There is absolutely no question but that automobilism has brought about a great change in the hotel system of France. It may have had some slight effect elsewhere, but in France its influence has been enormous. The guide-books of a former generation did nothing but put an asterisk against the names of those hotels which struck the fancy of the compiler, and it was left to the great manufacturers of "pneumatiques" for automobiles to carry the scheme to a considerably more successful issue. Michelin, in preparing his excellent route-book, bombarded the hotel-keeper throughout the length and breadth of France with a series of questions, which he need not answer if he did not choose, but which, if he neglected, was most likely taken advantage of by his competitor.

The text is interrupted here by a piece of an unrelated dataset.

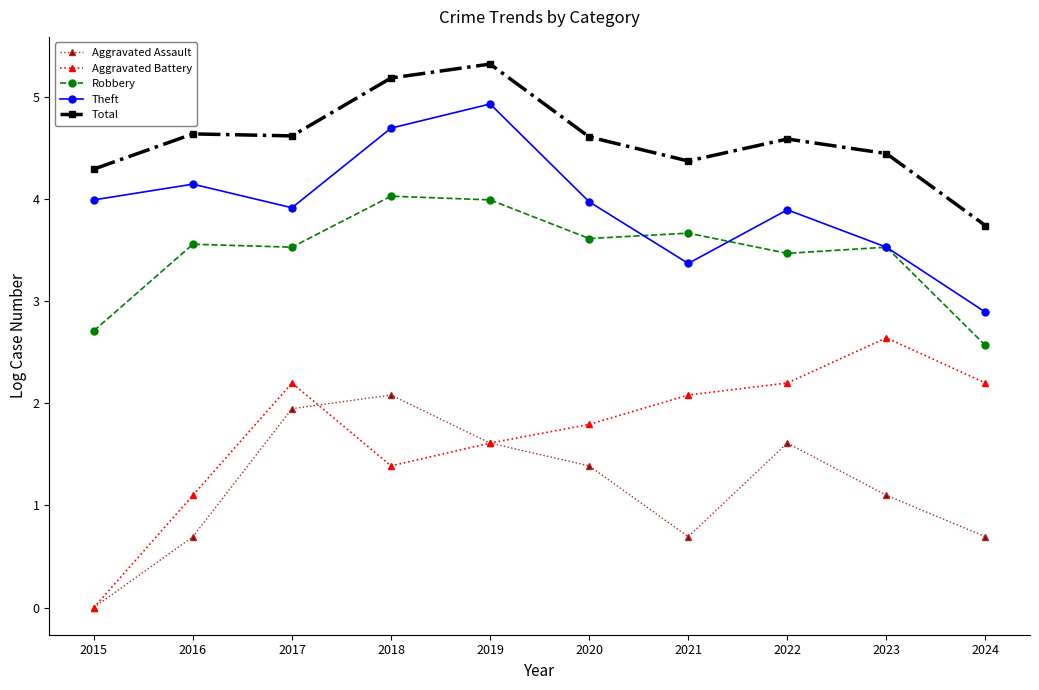

What is the sum of the Aggravated Assault values at 2016 and 2024?

1.4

Given a small chef-lieu, a market-town in France, with two competing establishments, the one which was marked by the compiler of this excellent road-book as having the latest sanitary arrangements, with perhaps a dark room for photographers, stood a much better chance of the patronage of the automobile traveller than he who had merely a blank against the name of his house. The following selection of this appalling array of questions, used in the preparation of the Guide-Michelin, will explain this to the full:
Is your hotel open all the year?
What is the price per day which the automobilist en tour may count on spending with you? (This is purposely noncommittal so far as an ironbound statement is concerned, being more particularly for classification, and is anyway a much better system of classification than by a detailed price-list of déjeuner, dîner, etc.)
What is the price of an average room, with service and lights? (Be it noted that only in avowed tourist resorts, or in the case of very new travellers, are the ridiculous items of "service et bougie" – service and lights – ever charged in France.)
Is wine included in your regular charges? (And it generally is except in the two above-mentioned instances.)